*What needs to be done*
In the profile of Luís Martins, repeat the part starting at "- 2006–2007: Portimonense" and ending at "2022–: Sepahan (assistant)", replacing "assistant" with "assistant coach".

*Text block*
Luís Martins

Personal information
- Full name: Luís Manuel Lamas Martins
- Date of birth: 29 November 1963 (age 61)
- Place of birth: Lisbon, Portugal

Team information
- Current team: Sepahan

Managerial career
- Years: Team
- 2003–2004: Sporting CP (Youth team coach)
- 2004–2005: Sporting CP (assistant)
- 2006: Sporting CP (Youth team coach)
- 2006–2007: Portimonense S.C.
- 2008–2010: S.C. Braga (Head of youth development)
- 2010–2012: Saudi Arabia (Coach)
- 2012–2013: Tottenham Hotspur (First-team coach)
- 2014–2016: FC Zenit St. Petersburg (assistant)
- 2017–2018: Sporting CP B
- 2022–: Sepahan (assistant)

= Luís Martins (footballer, born 1963) =

Portuguese football coach

Luís Manuel Lamas Martins or simply Luís Martins (born 29 November 1963), is a Portuguese football coach.

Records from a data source
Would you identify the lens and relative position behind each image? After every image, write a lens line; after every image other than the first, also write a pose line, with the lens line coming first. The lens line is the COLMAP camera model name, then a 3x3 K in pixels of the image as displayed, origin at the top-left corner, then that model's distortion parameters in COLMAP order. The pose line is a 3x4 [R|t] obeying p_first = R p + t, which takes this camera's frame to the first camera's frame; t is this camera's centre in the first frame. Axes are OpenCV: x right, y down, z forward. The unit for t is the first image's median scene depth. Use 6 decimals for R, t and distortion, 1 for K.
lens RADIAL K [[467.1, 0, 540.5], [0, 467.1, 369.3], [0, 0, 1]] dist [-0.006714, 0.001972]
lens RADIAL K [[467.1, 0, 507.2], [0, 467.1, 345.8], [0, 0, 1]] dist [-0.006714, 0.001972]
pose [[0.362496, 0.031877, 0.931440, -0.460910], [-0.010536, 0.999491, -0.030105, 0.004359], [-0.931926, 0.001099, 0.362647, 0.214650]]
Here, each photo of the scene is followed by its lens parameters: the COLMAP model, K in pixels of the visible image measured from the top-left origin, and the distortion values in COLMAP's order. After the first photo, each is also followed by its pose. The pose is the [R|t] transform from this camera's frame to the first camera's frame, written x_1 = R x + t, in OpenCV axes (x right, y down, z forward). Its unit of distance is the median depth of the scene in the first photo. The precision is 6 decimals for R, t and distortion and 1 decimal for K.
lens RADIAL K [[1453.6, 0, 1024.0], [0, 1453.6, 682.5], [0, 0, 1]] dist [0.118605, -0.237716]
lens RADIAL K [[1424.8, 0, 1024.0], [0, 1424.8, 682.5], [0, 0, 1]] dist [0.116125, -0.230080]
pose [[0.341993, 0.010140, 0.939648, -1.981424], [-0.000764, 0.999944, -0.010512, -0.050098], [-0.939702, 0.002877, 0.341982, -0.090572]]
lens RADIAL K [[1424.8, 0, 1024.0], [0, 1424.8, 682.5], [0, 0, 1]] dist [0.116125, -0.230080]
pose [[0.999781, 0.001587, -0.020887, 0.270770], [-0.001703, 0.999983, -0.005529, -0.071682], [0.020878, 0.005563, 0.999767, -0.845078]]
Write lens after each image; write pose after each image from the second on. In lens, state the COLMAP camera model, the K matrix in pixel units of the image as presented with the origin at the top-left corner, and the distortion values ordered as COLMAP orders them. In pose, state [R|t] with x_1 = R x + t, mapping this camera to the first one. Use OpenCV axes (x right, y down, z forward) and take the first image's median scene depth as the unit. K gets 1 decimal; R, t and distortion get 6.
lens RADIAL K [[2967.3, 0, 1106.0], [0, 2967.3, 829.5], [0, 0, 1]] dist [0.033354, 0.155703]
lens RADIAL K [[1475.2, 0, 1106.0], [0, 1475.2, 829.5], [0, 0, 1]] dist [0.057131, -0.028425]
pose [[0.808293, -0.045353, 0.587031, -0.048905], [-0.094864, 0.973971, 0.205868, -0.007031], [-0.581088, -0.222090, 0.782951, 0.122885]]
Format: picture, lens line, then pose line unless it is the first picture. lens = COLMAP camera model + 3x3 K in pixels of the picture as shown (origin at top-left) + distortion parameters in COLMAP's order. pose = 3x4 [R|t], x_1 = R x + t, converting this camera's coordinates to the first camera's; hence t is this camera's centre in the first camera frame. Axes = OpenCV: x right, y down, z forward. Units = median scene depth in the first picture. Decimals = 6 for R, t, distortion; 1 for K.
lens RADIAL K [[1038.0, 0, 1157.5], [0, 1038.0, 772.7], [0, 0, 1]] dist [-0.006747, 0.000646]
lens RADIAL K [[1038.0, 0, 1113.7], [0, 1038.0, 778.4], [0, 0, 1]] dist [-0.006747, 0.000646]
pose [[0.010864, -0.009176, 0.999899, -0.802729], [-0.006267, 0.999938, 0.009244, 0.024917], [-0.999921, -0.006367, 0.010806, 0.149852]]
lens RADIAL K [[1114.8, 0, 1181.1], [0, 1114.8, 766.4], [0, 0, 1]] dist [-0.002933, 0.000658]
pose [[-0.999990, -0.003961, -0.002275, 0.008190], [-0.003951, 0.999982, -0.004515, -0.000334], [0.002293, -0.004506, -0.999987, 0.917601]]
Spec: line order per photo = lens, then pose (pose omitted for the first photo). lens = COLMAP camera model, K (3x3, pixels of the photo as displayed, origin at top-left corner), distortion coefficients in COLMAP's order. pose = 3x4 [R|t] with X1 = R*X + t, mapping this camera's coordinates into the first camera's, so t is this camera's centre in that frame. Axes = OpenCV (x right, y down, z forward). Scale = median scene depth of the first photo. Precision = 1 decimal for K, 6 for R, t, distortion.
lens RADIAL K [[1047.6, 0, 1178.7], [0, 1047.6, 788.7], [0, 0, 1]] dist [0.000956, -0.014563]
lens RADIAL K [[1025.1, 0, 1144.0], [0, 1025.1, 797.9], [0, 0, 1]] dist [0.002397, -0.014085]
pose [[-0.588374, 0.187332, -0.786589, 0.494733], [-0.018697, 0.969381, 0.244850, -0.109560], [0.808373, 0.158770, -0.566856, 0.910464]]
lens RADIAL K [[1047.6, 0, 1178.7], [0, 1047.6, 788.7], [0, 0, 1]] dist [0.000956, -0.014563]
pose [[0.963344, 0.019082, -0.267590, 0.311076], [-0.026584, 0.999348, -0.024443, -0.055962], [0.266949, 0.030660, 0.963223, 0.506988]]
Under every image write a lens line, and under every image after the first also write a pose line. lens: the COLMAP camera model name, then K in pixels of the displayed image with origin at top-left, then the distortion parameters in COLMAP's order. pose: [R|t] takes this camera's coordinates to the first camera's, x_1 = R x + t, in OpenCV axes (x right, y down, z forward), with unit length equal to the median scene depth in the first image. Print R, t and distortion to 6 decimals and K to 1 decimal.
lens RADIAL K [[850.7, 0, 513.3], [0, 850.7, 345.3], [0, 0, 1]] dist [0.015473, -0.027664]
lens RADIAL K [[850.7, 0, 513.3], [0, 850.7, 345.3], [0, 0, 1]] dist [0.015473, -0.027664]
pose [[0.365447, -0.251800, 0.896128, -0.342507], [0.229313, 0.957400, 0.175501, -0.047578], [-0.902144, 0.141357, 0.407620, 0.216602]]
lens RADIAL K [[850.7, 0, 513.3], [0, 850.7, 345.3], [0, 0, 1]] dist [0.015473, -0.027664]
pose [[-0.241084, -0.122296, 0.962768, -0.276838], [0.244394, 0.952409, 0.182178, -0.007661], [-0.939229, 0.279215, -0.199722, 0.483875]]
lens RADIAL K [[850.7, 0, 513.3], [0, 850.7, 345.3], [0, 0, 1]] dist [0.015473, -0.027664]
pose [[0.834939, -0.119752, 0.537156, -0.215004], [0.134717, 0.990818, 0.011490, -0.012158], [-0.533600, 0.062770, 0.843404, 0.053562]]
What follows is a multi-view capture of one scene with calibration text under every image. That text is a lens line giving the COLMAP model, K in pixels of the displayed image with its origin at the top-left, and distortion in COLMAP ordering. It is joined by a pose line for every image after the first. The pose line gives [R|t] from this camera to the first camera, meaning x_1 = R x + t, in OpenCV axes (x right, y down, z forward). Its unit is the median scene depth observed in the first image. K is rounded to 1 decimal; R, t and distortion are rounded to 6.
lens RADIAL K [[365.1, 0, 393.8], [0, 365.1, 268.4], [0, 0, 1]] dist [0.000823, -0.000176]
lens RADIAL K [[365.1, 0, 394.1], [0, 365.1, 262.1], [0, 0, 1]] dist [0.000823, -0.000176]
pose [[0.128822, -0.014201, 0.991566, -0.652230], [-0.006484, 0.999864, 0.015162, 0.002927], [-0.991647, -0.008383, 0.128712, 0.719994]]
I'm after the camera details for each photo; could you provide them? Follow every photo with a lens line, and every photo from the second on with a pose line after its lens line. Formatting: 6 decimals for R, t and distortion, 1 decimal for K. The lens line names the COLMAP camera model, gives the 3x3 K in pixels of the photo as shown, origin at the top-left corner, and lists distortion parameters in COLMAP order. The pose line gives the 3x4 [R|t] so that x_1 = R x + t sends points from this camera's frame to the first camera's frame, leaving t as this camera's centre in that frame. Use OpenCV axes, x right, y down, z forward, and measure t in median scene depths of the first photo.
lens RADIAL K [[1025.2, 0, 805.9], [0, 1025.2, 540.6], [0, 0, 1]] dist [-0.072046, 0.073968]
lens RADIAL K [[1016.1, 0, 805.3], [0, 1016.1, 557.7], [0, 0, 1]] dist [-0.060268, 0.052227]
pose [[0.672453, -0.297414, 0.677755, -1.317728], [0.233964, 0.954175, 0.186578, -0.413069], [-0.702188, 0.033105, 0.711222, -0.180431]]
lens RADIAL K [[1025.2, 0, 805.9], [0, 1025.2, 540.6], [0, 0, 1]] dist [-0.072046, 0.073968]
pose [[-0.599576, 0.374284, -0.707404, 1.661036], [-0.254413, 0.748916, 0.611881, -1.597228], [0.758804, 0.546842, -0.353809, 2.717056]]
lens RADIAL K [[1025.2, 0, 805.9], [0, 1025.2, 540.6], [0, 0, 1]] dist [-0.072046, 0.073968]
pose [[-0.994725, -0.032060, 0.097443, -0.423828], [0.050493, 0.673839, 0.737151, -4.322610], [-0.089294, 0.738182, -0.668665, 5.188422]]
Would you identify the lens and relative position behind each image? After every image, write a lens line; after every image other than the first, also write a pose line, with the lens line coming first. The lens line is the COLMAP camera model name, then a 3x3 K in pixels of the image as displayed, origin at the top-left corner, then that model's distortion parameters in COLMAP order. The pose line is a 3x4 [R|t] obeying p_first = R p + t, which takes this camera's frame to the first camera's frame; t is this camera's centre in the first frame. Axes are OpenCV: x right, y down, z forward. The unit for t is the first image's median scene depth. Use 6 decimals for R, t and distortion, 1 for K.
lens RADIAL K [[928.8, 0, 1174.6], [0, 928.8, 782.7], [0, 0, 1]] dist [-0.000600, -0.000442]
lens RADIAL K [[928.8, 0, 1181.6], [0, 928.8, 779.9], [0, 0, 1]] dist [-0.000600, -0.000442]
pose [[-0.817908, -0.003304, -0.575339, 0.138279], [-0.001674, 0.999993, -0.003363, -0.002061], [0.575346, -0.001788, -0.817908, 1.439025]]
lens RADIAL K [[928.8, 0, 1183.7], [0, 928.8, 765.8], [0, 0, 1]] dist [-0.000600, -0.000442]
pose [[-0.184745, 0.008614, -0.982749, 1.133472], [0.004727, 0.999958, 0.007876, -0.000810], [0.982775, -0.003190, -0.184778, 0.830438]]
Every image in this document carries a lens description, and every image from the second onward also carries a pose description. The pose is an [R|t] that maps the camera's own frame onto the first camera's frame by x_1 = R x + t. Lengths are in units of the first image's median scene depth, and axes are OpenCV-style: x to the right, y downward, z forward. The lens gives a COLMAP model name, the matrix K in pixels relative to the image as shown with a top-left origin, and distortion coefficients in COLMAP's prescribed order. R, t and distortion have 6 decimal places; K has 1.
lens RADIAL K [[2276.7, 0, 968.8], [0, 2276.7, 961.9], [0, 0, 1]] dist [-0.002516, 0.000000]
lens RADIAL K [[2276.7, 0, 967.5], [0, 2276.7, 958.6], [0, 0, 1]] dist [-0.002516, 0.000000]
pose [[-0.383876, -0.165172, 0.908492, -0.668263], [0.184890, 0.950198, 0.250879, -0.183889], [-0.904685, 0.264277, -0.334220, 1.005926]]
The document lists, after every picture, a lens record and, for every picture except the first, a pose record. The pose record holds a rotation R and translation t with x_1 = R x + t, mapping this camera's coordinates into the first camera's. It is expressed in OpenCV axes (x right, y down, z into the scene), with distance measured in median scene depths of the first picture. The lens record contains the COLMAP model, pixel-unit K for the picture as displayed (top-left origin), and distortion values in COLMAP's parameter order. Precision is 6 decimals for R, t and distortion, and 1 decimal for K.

*Task output*
- 2006–2007: Portimonense S.C.
- 2008–2010: S.C. Braga (Head of youth development)
- 2010–2012: Saudi Arabia (Coach)
- 2012–2013: Tottenham Hotspur (First-team coach)
- 2014–2016: FC Zenit St. Petersburg (assistant coach)
- 2017–2018: Sporting CP B
- 2022–: Sepahan (assistant coach)